In its five years, the Mesh conference in Toronto has grown into a two-day must-attend event for anyone working in technology and digital media. Mesh 2010 got underway yesterday at the MaRS Centre and Marketing‘s editorial team was there to post updates to Marketing Daily twice a day and even more frequently on Twitter @Marketing_Mag.

Marketers need to start thinking like media companies to create and distribute good content and long-lasting distribution channels.

That was the message from Maggie Fox, founder of Social Media Group to a packed room of Mesh attendees yesterday afternoon in Toronto.  

More than 60% of advertisers feel that traditional TV ads aren’t as effective as they used to be, she said to kick off her session on the “Art and science of scaling social media.”

It’s not that TV ads suddenly got bad. It’s that people’s attention is fragmented and so marketers have been trying to attract new attention by creating content.

“But your content sucks,” she said.

Brands have always been focused on quantity—it was all about impressions—while media companies cared about quality content; content so good that people have been willing to steal it. But that has to change.

“The question is how to you flip your content to make it good enough to steal,” she said. 

The objective should be to create “social objects—things worth spreading, things worth sharing,” said Fox. Sometimes that content has to be created by the brand, but other times consumers are creating it for you. Videos, blog posts… it should all be viewed as content to build your brand, she said. 

“It just has to be good. It just has to better… People don’t get tired of good.”

But just as important as creating good content and taking advantage of earned content created by consumers, is sharing the content quickly and effectively.

She cited a recent pilot program with Ford and Digg.com that saw a Ford-sponsored link in the Digg listing that directed visitors to a third-party blog post about Ford.
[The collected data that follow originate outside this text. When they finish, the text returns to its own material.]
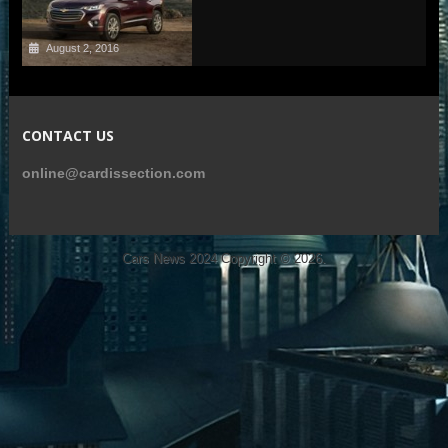
August 2, 2016
CONTACT US
online@cardissection.com
Cars News 2024
Copyright © 2026.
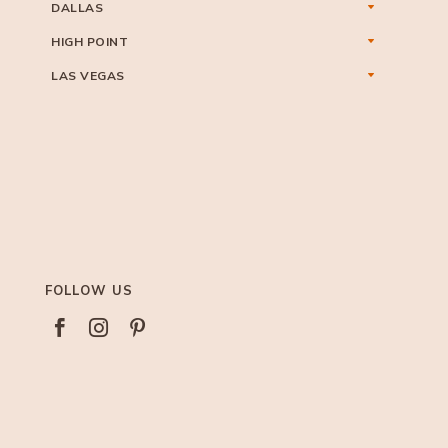
DALLAS
HIGH POINT
LAS VEGAS
FOLLOW US



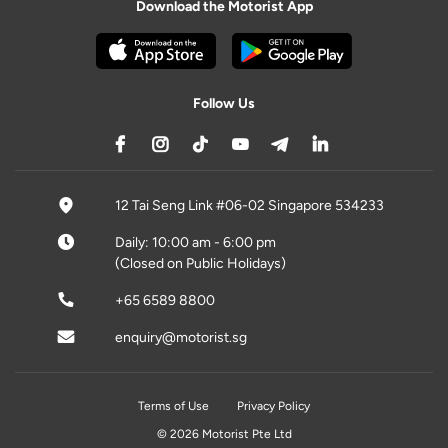
Download the Motorist App
Follow Us
12 Tai Seng Link #06-02 Singapore 534233
Daily: 10:00 am - 6:00 pm
(Closed on Public Holidays)
+65 6589 8800
enquiry@motorist.sg
Terms of Use
Privacy Policy
© 2026 Motorist Pte Ltd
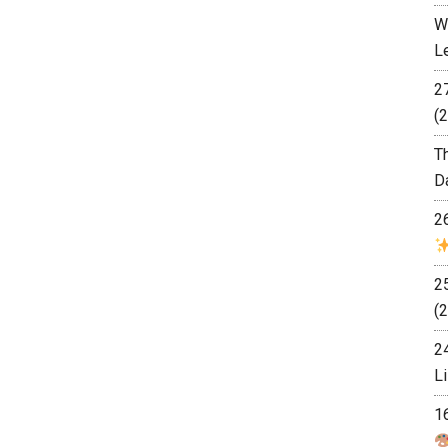
W
L
2
(2
T
D
2
2
(2
2
L
1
The program was part of a value-add to a traditional display buy, but aside from the small “sponsored by Ford” message above the link, it looked like a typical Digg listing.

You also have to think like a broadcaster and build permanent real estate, she said. “Build channel… No more microsites.” Marketers should be carving out a space—be it on YouTube, Flickr, Twitter or other options—where consumers will return again and again, rather than a temporary site that disappears with a promotion.

Asked why she hadn’t used the words “conversation” or “relationship”—popular buzz terms in social media marketing—Fox suggested those terms are overused.

Scaling social media is about taking content and getting it to as many people as possible as quickly as possible, she said. “This is mass marketing.”